Here I perform a GLS regression in R and the degrees of freedom is reported as "Degrees of freedom: 60 total; 58 residual". In this regression I see five parameters that are being estimated: the slope of the regression line, the intercept of the regression line, the residual standard deviation, the constant of the variance function, and the power of the variance function. When I go to generate prediction intervals for the regression line what degrees of freedom should I use? Anticipating the answer is not 55, why aren't the degrees of freedom 55?
library(nlme)
X <- c(1,1,1,1,1,1,1,1,1,1,4,4,4,4,4,4,4,4,4,4,
10,10,10,10,10,10,10,10,10,10,20,20,20,20,20,20,
20,20,20,20,30,30,30,30,30,30,30,30,30,30,40,40,
40,40,40,40,40,40,40,40)
Y <- c(1.07,1.01,0.99,1.09,0.94,1.00,1.01,0.98,1.00,
1.03,3.66,3.75,3.77,3.92,4.08,3.99,3.95,4.10,
3.88,4.04,10.13,10.2,9.77,10.28,8.71,9.79,9.82,
9.85,10.07,9.63,20.22,19.46,19.02,20.06,20.94,
19.92,19.96,20.04,19.67,19.96,31.04,31.4,31.84,
30.77,32.13,31.17,30.36,29.95,30.74,30.67,41.14,
40.29,42.77,38.36,39.17,39.61,40.73,39.42,40.72,
40.24)
m <- data.frame(X,Y)
fit <- gls(Y ~ X,weights=varConstPower(form = ~ X),data=m)
summary(fit)
Best Answer
Bottom line is that the differences between using 58 degrees of freedom and 55 degrees of freedom is negligible unless you are using likelihood-ratio tests. The standard t-test and F-based analysis of variance inference is not strongly affected by the (denominator) degrees of freedom in that range.
In linear regression the "degrees of freedom" are derived from the dimension of linear subspaces of the sample space and only involve the coefficients, not the residual standard deviation. So if you have 60 observations and fit a linear model with two coefficients the residuals must lie in the subspace orthogonal to the two-dimensional span of the model matrix. The dimension of the residual subspace is 58 hence 58 degrees of freedom.

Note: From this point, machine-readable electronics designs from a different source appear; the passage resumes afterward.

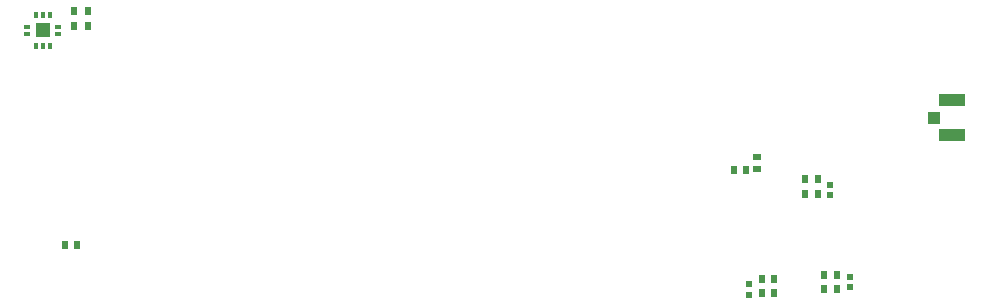
<source format=gbp>
G04*
G04 #@! TF.GenerationSoftware,Altium Limited,Altium NEXUS,3.1.14 (81)*
G04*
G04 Layer_Color=128*
%FSLAX25Y25*%
%MOIN*%
G70*
G04*
G04 #@! TF.SameCoordinates,8D934BE8-6637-419B-8715-06A4025A7093*
G04*
G04*
G04 #@! TF.FilePolarity,Positive*
G04*
G01*
G75*
%ADD27R,0.02165X0.02559*%
%ADD29R,0.02559X0.02165*%
%ADD31R,0.08661X0.04134*%
%ADD32R,0.04134X0.03937*%
%ADD38R,0.02362X0.03150*%
%ADD44R,0.01968X0.01968*%
%ADD167R,0.04724X0.04724*%
%ADD168R,0.01772X0.02480*%
%ADD169R,0.02480X0.01772*%
D27*
X23132Y19100D02*
D03*
X27068D02*
D03*
X246063Y44094D02*
D03*
X250000D02*
D03*
D29*
X253660Y44243D02*
D03*
Y48180D02*
D03*
D31*
X318900Y55610D02*
D03*
Y67224D02*
D03*
D32*
X312896Y61417D02*
D03*
D38*
X30709Y96850D02*
D03*
Y92126D02*
D03*
X25984Y96850D02*
D03*
Y92126D02*
D03*
X274013Y40823D02*
D03*
Y36099D02*
D03*
X269913Y40823D02*
D03*
Y36099D02*
D03*
X259414Y7709D02*
D03*
Y2984D02*
D03*
X255314Y7709D02*
D03*
Y2984D02*
D03*
X280315Y9055D02*
D03*
Y4331D02*
D03*
X275984Y9055D02*
D03*
Y4331D02*
D03*
D44*
X278013Y35508D02*
D03*
Y39051D02*
D03*
X251214Y2475D02*
D03*
Y6018D02*
D03*
X284646Y4921D02*
D03*
Y8465D02*
D03*
D167*
X15750Y90552D02*
D03*
D168*
X18112Y95749D02*
D03*
X15750D02*
D03*
X13387D02*
D03*
Y85355D02*
D03*
X15750D02*
D03*
X18112D02*
D03*
D169*
X10553Y91733D02*
D03*
Y89371D02*
D03*
X20946D02*
D03*
Y91733D02*
D03*
M02*

</source>
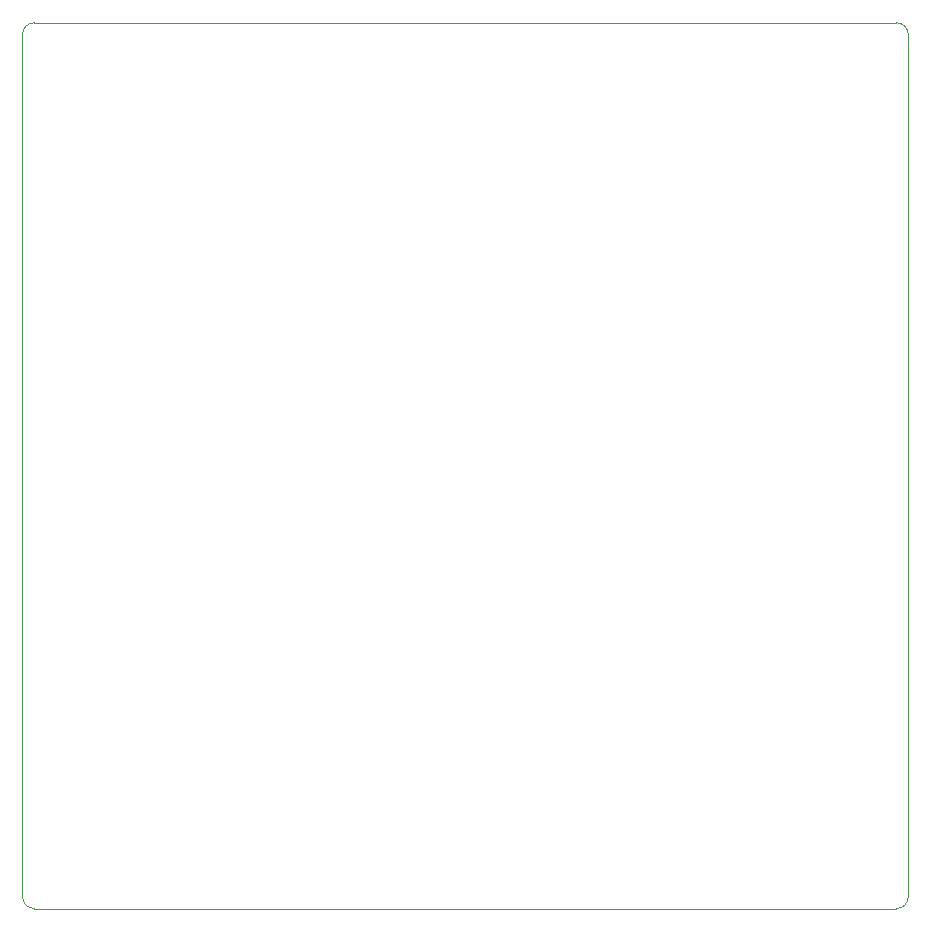
<source format=gbr>
%TF.GenerationSoftware,KiCad,Pcbnew,9.0.5*%
%TF.CreationDate,2025-12-29T18:05:57-08:00*%
%TF.ProjectId,vrb,7672622e-6b69-4636-9164-5f7063625858,rev?*%
%TF.SameCoordinates,Original*%
%TF.FileFunction,Profile,NP*%
%FSLAX46Y46*%
G04 Gerber Fmt 4.6, Leading zero omitted, Abs format (unit mm)*
G04 Created by KiCad (PCBNEW 9.0.5) date 2025-12-29 18:05:57*
%MOMM*%
%LPD*%
G01*
G04 APERTURE LIST*
%TA.AperFunction,Profile*%
%ADD10C,0.050000*%
%TD*%
G04 APERTURE END LIST*
D10*
X74000000Y-60000000D02*
X147000000Y-60000000D01*
X148000000Y-61000000D02*
X148000000Y-134000000D01*
X147000000Y-60000000D02*
G75*
G02*
X148000000Y-61000000I0J-1000000D01*
G01*
X148000000Y-134000000D02*
G75*
G02*
X147000000Y-135000000I-1000000J0D01*
G01*
X73000000Y-134000000D02*
X73000000Y-61000000D01*
X147000000Y-135000000D02*
X74000000Y-135000000D01*
X73000000Y-61000000D02*
G75*
G02*
X74000000Y-60000000I1000000J0D01*
G01*
X74000000Y-135000000D02*
G75*
G02*
X73000000Y-134000000I0J1000000D01*
G01*
M02*

</source>
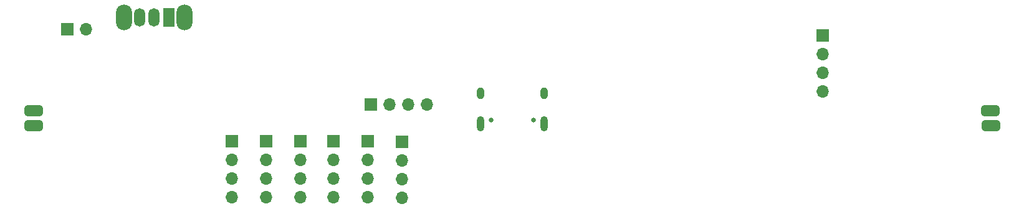
<source format=gbr>
%TF.GenerationSoftware,KiCad,Pcbnew,8.0.3*%
%TF.CreationDate,2024-10-06T13:34:10+03:00*%
%TF.ProjectId,Linefollower V6,4c696e65-666f-46c6-9c6f-776572205636,rev?*%
%TF.SameCoordinates,Original*%
%TF.FileFunction,Soldermask,Bot*%
%TF.FilePolarity,Negative*%
%FSLAX46Y46*%
G04 Gerber Fmt 4.6, Leading zero omitted, Abs format (unit mm)*
G04 Created by KiCad (PCBNEW 8.0.3) date 2024-10-06 13:34:10*
%MOMM*%
%LPD*%
G01*
G04 APERTURE LIST*
G04 Aperture macros list*
%AMRoundRect*
0 Rectangle with rounded corners*
0 $1 Rounding radius*
0 $2 $3 $4 $5 $6 $7 $8 $9 X,Y pos of 4 corners*
0 Add a 4 corners polygon primitive as box body*
4,1,4,$2,$3,$4,$5,$6,$7,$8,$9,$2,$3,0*
0 Add four circle primitives for the rounded corners*
1,1,$1+$1,$2,$3*
1,1,$1+$1,$4,$5*
1,1,$1+$1,$6,$7*
1,1,$1+$1,$8,$9*
0 Add four rect primitives between the rounded corners*
20,1,$1+$1,$2,$3,$4,$5,0*
20,1,$1+$1,$4,$5,$6,$7,0*
20,1,$1+$1,$6,$7,$8,$9,0*
20,1,$1+$1,$8,$9,$2,$3,0*%
G04 Aperture macros list end*
%ADD10R,1.700000X1.700000*%
%ADD11O,1.700000X1.700000*%
%ADD12O,2.200000X3.500000*%
%ADD13R,1.500000X2.500000*%
%ADD14O,1.500000X2.500000*%
%ADD15C,0.650000*%
%ADD16O,1.000000X2.100000*%
%ADD17O,1.000000X1.600000*%
%ADD18RoundRect,0.375000X0.875000X-0.375000X0.875000X0.375000X-0.875000X0.375000X-0.875000X-0.375000X0*%
G04 APERTURE END LIST*
D10*
%TO.C,J1*%
X93215000Y-64353072D03*
D11*
X95755000Y-64353072D03*
%TD*%
D12*
%TO.C,SW1*%
X109140000Y-62790572D03*
X100940000Y-62790572D03*
D13*
X107040000Y-62790572D03*
D14*
X105040000Y-62790572D03*
X103040000Y-62790572D03*
%TD*%
D10*
%TO.C,J8*%
X120220625Y-79660572D03*
D11*
X120220625Y-82200572D03*
X120220625Y-84740572D03*
X120220625Y-87280572D03*
%TD*%
D10*
%TO.C,J10*%
X129420625Y-79660572D03*
D11*
X129420625Y-82200572D03*
X129420625Y-84740572D03*
X129420625Y-87280572D03*
%TD*%
D10*
%TO.C,J5*%
X195820625Y-65205572D03*
D11*
X195820625Y-67745572D03*
X195820625Y-70285572D03*
X195820625Y-72825572D03*
%TD*%
D10*
%TO.C,J11*%
X134070625Y-79660572D03*
D11*
X134070625Y-82200572D03*
X134070625Y-84740572D03*
X134070625Y-87280572D03*
%TD*%
D10*
%TO.C,J9*%
X124870625Y-79660572D03*
D11*
X124870625Y-82200572D03*
X124870625Y-84740572D03*
X124870625Y-87280572D03*
%TD*%
D10*
%TO.C,J7*%
X115570625Y-79660572D03*
D11*
X115570625Y-82200572D03*
X115570625Y-84740572D03*
X115570625Y-87280572D03*
%TD*%
D10*
%TO.C,J3*%
X134440000Y-74615572D03*
D11*
X136980000Y-74615572D03*
X139520000Y-74615572D03*
X142060000Y-74615572D03*
%TD*%
D10*
%TO.C,J12*%
X138670625Y-79705572D03*
D11*
X138670625Y-82245572D03*
X138670625Y-84785572D03*
X138670625Y-87325572D03*
%TD*%
D15*
%TO.C,J2*%
X156580000Y-76740572D03*
X150800000Y-76740572D03*
D16*
X158010000Y-77270572D03*
D17*
X158010000Y-73090572D03*
D16*
X149370000Y-77270572D03*
D17*
X149370000Y-73090572D03*
%TD*%
D18*
%TO.C,M1*%
X88688547Y-77540572D03*
X88663547Y-75490572D03*
%TD*%
%TO.C,M2*%
X218690000Y-77530572D03*
X218665000Y-75480572D03*
%TD*%
M02*

</source>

It comes down to how you want to use the degrees of freedom. If you are counting parameters for a likelihood-ratio test there are five parameters in this model. If you are using t and F distributions for inference about the coefficients we would generally use 58 and recognize that we are making inferences conditional on the fitted variance function.